## Data records

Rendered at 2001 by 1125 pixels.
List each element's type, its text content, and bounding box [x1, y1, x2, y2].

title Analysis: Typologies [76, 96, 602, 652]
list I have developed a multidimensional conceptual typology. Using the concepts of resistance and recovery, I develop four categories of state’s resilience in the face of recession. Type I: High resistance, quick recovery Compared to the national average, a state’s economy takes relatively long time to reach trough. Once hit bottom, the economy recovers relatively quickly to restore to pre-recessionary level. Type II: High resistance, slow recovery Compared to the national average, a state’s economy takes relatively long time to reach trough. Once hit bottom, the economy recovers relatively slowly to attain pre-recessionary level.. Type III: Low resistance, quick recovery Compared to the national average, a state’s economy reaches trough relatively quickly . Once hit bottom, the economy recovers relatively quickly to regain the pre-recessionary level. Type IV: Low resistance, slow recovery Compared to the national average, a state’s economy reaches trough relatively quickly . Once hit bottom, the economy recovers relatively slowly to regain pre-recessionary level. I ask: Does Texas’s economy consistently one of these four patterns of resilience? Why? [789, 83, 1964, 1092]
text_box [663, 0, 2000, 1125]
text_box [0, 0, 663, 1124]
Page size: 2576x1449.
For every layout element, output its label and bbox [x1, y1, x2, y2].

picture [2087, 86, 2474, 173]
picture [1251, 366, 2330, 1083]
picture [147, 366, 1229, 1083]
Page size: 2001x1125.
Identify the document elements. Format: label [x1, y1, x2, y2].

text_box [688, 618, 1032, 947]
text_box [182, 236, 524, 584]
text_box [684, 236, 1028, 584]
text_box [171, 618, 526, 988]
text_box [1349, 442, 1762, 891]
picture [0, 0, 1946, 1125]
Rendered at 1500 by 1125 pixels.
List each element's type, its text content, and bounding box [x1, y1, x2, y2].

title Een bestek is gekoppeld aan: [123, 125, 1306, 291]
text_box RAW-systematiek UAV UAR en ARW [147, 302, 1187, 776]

## Exercise aim
Restate precisely, and with nothing added, the lines from the one with "Rendered at 1500 by 1125 pixels." through the final line of the material.

## Answer to this exercise
Rendered at 1500 by 1125 pixels.
List each element's type, its text content, and bounding box [x1, y1, x2, y2].

title Een bestek is gekoppeld aan: [123, 125, 1306, 291]
text_box RAW-systematiek UAV UAR en ARW [147, 302, 1187, 776]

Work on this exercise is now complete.